You played with big yellow trucks as a kid; now you can get down and dirty learning to drive actual megaton equipment around a 21-acre construction site in Bradenton, a town between Sarasota and Tampa. This daylong Construction Adventure has you eventually tossing around old tires and bowling balls on the site using a CAT 315 Excavator, CAT 257B Skid Steer Loader or CAT D3 Bulldozer. Hard hat, lunch, souvenir photo, and written evaluation are included (because we all should aspire to be better excavator operators). And not that you'd intentionally linger, but there's also timely use of a "tricked-out port-o-potty" with a flat-screen TV fitted inside.

7. Go street-luging

If you don't have five free days or five buddies to take a group stuntcation, you could try the getaway version: a customizable "weekend warrior" deal that gives you a menu of extreme sports and events to choose from in and around Las Vegas. Options range from relatively tame activities like hovercraft, motocross, ATV or Sea-Doo rides, to gimmicky fire-walking, to adventures involving machines that hardly sound street legal (bonus!). One of our favorites is "street luge": a homemade sled you grab hold of to hurtle down mountain roads at up to 60 miles per hour.

8. Drive a tank

Drive A Tank knows every guy's secret desire is to crush vehicles with even bigger vehicles. Which is why the Kasota, Minnesota-headquartered extreme adventure operator organizes awesome afternoons, teaching you to navigate two British army tanks -- the FV433 Abbot and the FV432 Armored Personnel Carrier -- through an obstacle course. Choose the "crush package," and -- hell yeah! -- you get to obliterate anything lying in the path of "Larry," an affectionately named 60-ton Chieftain Main Battle Tank. We hope the victim was a Pinto.

9. Take a stuntcation

You know your Vegas trip is in capable hands when the tour guide is a Hollywood stunt guy who performed the world's first bungee jump on fire, has coordinated stunts for Sir Richard Branson and Criss Angel, and lists expertise in "high falls, air rams, explosives, heavy weapons, and bullet hits." Rich Hopkins, founder of Thrillseekers Unlimited, lends you a veritable arsenal of badass gear for adventures in and around the city.
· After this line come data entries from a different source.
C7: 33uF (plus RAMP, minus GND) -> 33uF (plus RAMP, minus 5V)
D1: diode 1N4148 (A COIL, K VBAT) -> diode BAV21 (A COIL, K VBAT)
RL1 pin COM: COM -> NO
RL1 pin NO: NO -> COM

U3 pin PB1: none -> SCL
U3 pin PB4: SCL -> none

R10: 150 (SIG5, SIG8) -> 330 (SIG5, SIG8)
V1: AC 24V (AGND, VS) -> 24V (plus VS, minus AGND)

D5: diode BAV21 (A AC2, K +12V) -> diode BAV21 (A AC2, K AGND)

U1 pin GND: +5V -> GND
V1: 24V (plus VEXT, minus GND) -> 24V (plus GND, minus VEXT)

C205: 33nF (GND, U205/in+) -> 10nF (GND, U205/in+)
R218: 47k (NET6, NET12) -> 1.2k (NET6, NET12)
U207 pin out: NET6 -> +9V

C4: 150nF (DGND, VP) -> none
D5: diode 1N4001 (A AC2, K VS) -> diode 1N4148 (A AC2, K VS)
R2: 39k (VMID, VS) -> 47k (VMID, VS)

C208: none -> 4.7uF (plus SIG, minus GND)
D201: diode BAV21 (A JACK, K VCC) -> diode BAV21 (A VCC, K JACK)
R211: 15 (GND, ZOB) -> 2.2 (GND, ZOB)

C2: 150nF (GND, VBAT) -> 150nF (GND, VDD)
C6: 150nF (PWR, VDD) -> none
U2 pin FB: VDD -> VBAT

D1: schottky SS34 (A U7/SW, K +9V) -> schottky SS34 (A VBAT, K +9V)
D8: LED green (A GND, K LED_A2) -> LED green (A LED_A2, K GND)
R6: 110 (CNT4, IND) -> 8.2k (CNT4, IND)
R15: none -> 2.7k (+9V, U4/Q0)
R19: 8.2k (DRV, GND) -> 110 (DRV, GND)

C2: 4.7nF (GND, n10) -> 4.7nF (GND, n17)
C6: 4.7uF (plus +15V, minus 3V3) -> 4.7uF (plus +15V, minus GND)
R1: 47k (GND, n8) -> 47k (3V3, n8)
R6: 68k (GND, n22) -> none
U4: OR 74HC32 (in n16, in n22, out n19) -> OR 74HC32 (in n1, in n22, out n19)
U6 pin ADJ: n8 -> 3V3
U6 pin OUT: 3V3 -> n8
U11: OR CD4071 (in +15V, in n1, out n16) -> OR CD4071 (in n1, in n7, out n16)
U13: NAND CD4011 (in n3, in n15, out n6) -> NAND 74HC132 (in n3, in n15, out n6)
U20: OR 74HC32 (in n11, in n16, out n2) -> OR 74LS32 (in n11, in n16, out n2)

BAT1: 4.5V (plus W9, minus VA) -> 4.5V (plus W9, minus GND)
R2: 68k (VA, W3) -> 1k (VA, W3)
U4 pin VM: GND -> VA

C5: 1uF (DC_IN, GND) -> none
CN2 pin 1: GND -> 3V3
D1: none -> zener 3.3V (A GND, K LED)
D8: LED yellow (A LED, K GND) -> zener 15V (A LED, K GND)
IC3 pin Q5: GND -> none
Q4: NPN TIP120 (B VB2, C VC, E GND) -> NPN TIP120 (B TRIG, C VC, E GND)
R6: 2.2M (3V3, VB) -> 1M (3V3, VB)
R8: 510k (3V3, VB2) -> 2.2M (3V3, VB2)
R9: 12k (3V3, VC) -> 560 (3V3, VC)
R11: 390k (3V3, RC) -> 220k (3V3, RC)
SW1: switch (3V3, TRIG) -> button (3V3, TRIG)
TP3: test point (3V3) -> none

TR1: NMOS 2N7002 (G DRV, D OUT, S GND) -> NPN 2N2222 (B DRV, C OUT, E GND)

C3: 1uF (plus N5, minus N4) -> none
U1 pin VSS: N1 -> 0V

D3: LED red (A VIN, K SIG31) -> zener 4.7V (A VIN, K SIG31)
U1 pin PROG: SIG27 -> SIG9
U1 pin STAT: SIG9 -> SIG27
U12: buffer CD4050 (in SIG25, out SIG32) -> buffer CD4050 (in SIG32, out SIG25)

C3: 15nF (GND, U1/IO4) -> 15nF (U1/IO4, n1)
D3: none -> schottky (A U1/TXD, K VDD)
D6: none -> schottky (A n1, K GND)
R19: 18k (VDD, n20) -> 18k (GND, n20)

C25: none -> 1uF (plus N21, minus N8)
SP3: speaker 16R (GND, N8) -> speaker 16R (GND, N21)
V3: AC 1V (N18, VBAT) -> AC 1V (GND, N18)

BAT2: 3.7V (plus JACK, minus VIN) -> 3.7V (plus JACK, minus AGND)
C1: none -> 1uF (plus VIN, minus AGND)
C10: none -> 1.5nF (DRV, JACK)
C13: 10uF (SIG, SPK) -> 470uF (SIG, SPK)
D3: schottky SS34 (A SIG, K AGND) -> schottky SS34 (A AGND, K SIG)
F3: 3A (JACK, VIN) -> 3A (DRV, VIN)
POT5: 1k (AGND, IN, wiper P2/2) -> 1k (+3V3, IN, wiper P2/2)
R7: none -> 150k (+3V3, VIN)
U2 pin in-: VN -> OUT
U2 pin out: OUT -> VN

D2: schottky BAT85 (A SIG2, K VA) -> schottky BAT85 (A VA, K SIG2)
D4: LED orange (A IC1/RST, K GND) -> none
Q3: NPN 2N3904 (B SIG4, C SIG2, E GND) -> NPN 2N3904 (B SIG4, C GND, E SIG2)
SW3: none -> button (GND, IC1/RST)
During a new five-day, small-group "Stunt Experience Vacation," safely supervised by Thrillseekers' SAG-member team, you and up to nine buddies will harness in to try high-falling, stunt-fighting and stunt-driving, and may even be (briefly) set aflame.

10. Fly a MiG over Russia

Sarasota-based extreme tour operator Incredible Adventures has you pulling Gs in a multimillion-dollar MiG-29 -- the kind Tom Cruise battled in Top Gun -- during a five-day trip to Moscow and nearby Nizhny Novgorod Aircraft building plant Sokol. After alighting in Moscow for sightseeing and a stay at Metropol, the classic hotel looking onto Red Square where Dr. Zhivago was filmed, you travel by train to the military airstrip where the inimitable Russian fighter was born. Then it's your choice between soaring 70,000 feet to the edge of space or performing 45 gut-punching minutes of aerobatics. Sokol's MiG pilots, who will accompany you, say to eat breakfast! before flying at Mach speeds, since acids churning on an empty stomach will make you more likely to heave. We think it's friendly advice.